Fans of Blue Thread will likely remember that Miriam practiced on her father’s printing press on the pretext of making Halloween cards for her younger cousin Albert.
Uncle Hermann, I’ll wager Albert would like his very own Halloween cards printed here in the shop. Um… Kirsten and I can make them if there’s slack time today…or Thursday. I think it’s a swell idea, don’t you?”
Uncle Hermann rubbed his chin. “Now that you mention it, yes, I think he’d like that.”
Kirsten wasn’t keen on the idea until I explained, “We have extra cardstock from Prudence and Charity.
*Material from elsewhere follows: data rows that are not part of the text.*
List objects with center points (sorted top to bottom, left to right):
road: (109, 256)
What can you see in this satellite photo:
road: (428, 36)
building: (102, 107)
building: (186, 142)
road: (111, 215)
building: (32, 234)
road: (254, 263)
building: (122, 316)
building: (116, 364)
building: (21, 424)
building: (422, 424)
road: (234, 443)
We’ll use the Halloween card as an excuse for you to show me how to compose and set type and how to run the machine.” …
“So, let’s see what you want to put on the Halloween card.”
“Here’s one we used to send.” I handed her a scrap of paper.
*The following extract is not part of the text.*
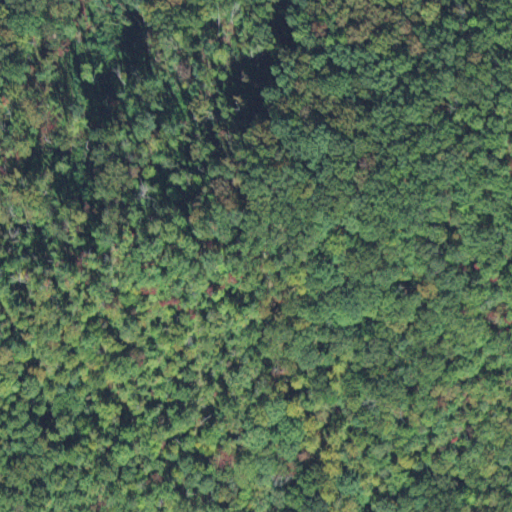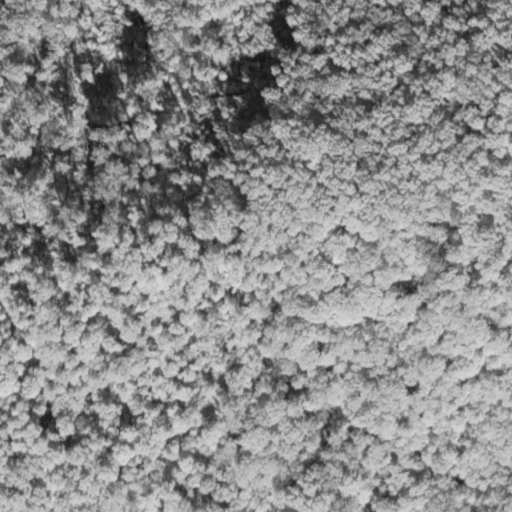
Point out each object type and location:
road: (380, 432)
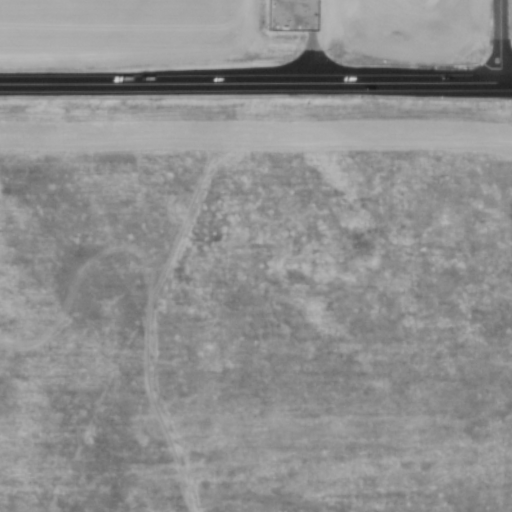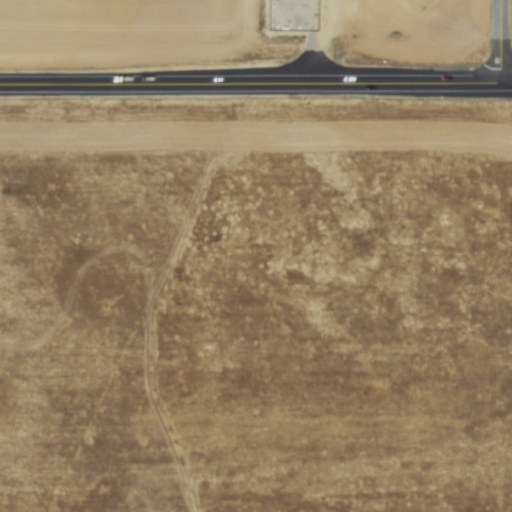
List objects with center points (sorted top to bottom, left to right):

The goblins at dark eerie meetings
On Halloween send you their greetings!
“Then at the bottom ‘Happy Halloween’ and the black cat image you have. How’s that?”
The verse on Miriam’s fictional card came from an actual card that was popular in the United States in the early 1900s. Back then children and adults alike used the holiday as an excuse to have a party–without or without costumes. The phrase “trick or treat” didn’t come into vogue until the 1920s.